**INPUT MATERIAL:**
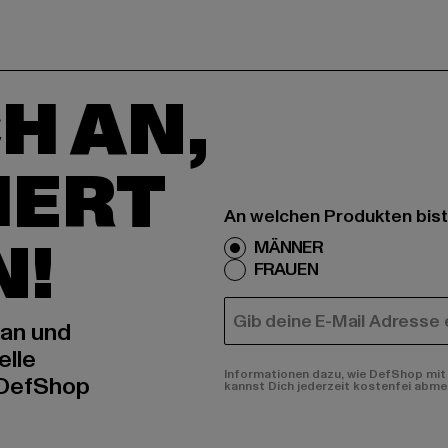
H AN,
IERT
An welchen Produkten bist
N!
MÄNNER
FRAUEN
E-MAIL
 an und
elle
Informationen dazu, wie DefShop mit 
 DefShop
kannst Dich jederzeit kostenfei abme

**PROBLEM REQUIREMENTS:** Put every line of text read from the records above into a single numbered list, omitting blank lines. Leave the pictures out of the answer.

**WORKED SOLUTION:**
1. H AN,
2. IERT
3. An welchen Produkten bist
4. N!
5. MÄNNER
6. FRAUEN
7. E-MAIL
8.  an und
9. elle
10. Informationen dazu, wie DefShop mit 
11.  DefShop
12. kannst Dich jederzeit kostenfei abme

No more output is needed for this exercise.